◆ WRITTEN INSTRUCTION
Could you put these lines into a Markdown table with a Row column for the row number and a Line column for the line, starting at the very first line and ending at the line that contains "title Etapa 1 [118, 49, 1571, 257]", with both included and blank lines left out?

[Element and box listings]
>> Begin

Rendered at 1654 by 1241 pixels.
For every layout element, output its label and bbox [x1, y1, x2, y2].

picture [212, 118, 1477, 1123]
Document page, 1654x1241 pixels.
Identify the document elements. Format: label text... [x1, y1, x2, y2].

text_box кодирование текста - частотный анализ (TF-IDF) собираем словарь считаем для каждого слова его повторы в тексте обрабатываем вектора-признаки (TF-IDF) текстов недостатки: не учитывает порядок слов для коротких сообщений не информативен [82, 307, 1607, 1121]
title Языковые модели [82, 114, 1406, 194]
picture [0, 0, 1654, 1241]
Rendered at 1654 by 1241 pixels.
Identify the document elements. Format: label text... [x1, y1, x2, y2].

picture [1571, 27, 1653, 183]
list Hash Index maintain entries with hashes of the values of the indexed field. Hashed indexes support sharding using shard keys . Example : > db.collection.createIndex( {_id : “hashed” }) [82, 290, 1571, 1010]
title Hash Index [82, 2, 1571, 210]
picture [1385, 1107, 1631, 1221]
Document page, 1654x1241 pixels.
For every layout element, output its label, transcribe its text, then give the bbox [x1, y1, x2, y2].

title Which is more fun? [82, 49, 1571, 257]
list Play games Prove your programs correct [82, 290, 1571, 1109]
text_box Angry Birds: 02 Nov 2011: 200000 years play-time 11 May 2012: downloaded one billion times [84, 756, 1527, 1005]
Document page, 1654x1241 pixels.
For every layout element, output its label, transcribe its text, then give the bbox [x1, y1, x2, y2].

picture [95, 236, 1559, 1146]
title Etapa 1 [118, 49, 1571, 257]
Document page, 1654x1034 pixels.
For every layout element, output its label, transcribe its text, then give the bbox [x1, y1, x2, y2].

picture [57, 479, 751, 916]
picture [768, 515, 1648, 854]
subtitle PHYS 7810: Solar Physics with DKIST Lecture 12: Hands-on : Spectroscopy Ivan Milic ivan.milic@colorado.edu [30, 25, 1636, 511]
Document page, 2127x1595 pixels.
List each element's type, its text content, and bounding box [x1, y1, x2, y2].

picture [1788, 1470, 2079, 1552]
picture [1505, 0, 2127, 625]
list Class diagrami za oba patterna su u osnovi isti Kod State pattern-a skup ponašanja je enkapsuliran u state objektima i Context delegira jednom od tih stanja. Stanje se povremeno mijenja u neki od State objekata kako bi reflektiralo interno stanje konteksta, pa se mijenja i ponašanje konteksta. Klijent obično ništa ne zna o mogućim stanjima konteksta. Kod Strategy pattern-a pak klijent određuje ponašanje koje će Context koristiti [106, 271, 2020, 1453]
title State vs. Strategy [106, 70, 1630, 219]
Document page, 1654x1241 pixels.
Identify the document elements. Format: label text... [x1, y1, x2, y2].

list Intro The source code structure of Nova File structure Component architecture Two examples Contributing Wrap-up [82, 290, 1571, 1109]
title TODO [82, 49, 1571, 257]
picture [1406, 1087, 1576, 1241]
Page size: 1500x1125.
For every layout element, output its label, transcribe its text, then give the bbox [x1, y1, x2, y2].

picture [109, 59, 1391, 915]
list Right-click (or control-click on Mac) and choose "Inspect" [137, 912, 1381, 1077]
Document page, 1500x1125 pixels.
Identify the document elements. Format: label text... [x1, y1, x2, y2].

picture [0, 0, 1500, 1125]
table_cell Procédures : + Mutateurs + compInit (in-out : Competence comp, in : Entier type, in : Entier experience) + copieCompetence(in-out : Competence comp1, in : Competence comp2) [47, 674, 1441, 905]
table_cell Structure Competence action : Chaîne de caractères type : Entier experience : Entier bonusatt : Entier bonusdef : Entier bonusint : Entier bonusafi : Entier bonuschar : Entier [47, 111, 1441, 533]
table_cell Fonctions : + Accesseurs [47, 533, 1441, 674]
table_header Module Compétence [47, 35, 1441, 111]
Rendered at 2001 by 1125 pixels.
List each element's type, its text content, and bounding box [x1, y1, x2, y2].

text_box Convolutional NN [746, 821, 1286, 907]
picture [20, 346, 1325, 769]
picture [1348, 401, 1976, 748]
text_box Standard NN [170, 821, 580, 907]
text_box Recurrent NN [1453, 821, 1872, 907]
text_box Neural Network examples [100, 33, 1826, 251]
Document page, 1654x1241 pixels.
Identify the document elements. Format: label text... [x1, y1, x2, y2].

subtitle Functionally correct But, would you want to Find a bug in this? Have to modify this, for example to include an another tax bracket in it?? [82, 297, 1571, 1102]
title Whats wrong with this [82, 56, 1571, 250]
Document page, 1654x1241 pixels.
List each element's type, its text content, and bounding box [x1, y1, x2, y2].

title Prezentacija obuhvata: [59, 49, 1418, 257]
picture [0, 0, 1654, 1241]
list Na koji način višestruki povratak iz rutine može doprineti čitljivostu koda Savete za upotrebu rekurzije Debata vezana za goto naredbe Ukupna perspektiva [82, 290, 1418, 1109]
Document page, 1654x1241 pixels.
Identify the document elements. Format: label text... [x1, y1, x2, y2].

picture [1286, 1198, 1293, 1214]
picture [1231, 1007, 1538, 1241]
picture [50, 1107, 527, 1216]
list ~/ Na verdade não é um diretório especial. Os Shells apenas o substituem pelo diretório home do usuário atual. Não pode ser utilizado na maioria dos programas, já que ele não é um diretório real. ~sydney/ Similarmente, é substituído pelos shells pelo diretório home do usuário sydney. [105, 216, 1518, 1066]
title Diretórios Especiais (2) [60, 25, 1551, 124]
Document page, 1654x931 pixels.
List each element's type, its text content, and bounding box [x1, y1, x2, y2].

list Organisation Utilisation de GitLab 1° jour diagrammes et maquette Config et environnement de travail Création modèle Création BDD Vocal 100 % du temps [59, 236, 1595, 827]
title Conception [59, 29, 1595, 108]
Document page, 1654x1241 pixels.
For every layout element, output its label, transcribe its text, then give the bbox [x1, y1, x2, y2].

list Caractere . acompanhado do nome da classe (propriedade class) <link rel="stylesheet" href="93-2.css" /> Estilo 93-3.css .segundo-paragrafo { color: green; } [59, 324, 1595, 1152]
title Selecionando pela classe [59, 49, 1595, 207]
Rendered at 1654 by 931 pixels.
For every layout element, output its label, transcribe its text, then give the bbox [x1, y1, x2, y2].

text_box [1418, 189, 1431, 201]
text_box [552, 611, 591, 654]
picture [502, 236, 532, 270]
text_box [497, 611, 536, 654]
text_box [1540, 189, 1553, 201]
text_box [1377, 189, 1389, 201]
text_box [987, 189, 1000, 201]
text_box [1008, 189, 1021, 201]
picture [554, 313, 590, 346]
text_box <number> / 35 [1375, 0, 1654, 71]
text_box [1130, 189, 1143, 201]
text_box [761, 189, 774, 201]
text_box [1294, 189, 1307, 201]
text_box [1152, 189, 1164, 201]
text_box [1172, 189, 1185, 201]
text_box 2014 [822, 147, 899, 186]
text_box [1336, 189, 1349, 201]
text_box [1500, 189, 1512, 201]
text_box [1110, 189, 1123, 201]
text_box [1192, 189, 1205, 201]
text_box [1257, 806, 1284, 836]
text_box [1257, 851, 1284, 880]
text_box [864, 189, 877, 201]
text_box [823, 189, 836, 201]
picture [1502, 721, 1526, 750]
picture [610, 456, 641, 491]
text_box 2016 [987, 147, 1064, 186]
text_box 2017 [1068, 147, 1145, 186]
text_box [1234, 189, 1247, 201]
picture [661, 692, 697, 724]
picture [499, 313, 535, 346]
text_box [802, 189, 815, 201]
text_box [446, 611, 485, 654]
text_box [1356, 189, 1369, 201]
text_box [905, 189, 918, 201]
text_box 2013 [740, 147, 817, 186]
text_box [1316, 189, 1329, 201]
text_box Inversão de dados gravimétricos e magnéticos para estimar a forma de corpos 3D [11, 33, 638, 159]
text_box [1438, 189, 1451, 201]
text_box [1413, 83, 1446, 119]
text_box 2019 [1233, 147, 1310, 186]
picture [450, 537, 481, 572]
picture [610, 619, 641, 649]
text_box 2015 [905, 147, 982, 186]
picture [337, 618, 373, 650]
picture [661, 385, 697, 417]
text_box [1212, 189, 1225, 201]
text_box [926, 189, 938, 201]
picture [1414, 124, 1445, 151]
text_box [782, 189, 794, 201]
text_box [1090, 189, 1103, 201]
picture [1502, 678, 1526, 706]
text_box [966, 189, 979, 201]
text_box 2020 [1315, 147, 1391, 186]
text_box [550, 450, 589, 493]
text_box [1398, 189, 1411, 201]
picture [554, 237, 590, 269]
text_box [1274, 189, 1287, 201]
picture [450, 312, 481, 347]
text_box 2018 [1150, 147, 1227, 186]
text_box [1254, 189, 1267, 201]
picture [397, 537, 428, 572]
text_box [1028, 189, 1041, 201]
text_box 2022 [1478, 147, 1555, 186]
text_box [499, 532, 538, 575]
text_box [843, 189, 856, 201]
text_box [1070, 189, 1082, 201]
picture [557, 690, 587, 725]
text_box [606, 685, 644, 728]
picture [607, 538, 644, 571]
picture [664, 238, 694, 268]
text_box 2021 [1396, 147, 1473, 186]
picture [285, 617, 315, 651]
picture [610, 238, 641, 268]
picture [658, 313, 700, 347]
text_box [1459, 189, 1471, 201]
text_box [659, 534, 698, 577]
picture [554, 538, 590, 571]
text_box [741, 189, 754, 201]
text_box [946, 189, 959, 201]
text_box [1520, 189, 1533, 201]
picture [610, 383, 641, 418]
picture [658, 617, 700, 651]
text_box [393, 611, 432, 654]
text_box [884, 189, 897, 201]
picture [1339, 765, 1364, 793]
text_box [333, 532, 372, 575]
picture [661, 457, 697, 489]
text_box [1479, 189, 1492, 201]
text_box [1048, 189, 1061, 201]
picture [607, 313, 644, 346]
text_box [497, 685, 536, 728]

>> End

◆ THE RESULT
| Row | Line |
|---|---|
| 1 | Rendered at 1654 by 1241 pixels. |
| 2 | For every layout element, output its label and bbox [x1, y1, x2, y2]. |
| 3 | picture [212, 118, 1477, 1123] |
| 4 | Document page, 1654x1241 pixels. |
| 5 | Identify the document elements. Format: label text... [x1, y1, x2, y2]. |
| 6 | text_box кодирование текста - частотный анализ (TF-IDF) собираем словарь считаем для каждого слова его повторы в тексте обрабатываем вектора-признаки (TF-IDF) текстов недостатки: не учитывает порядок слов для коротких сообщений не информативен [82, 307, 1607, 1121] |
| 7 | title Языковые модели [82, 114, 1406, 194] |
| 8 | picture [0, 0, 1654, 1241] |
| 9 | Rendered at 1654 by 1241 pixels. |
| 10 | Identify the document elements. Format: label text... [x1, y1, x2, y2]. |
| 11 | picture [1571, 27, 1653, 183] |
| 12 | list Hash Index maintain entries with hashes of the values of the indexed field. Hashed indexes support sharding using shard keys . Example : > db.collection.createIndex( {_id : “hashed” }) [82, 290, 1571, 1010] |
| 13 | title Hash Index [82, 2, 1571, 210] |
| 14 | picture [1385, 1107, 1631, 1221] |
| 15 | Document page, 1654x1241 pixels. |
| 16 | For every layout element, output its label, transcribe its text, then give the bbox [x1, y1, x2, y2]. |
| 17 | title Which is more fun? [82, 49, 1571, 257] |
| 18 | list Play games Prove your programs correct [82, 290, 1571, 1109] |
| 19 | text_box Angry Birds: 02 Nov 2011: 200000 years play-time 11 May 2012: downloaded one billion times [84, 756, 1527, 1005] |
| 20 | Document page, 1654x1241 pixels. |
| 21 | For every layout element, output its label, transcribe its text, then give the bbox [x1, y1, x2, y2]. |
| 22 | picture [95, 236, 1559, 1146] |
| 23 | title Etapa 1 [118, 49, 1571, 257] |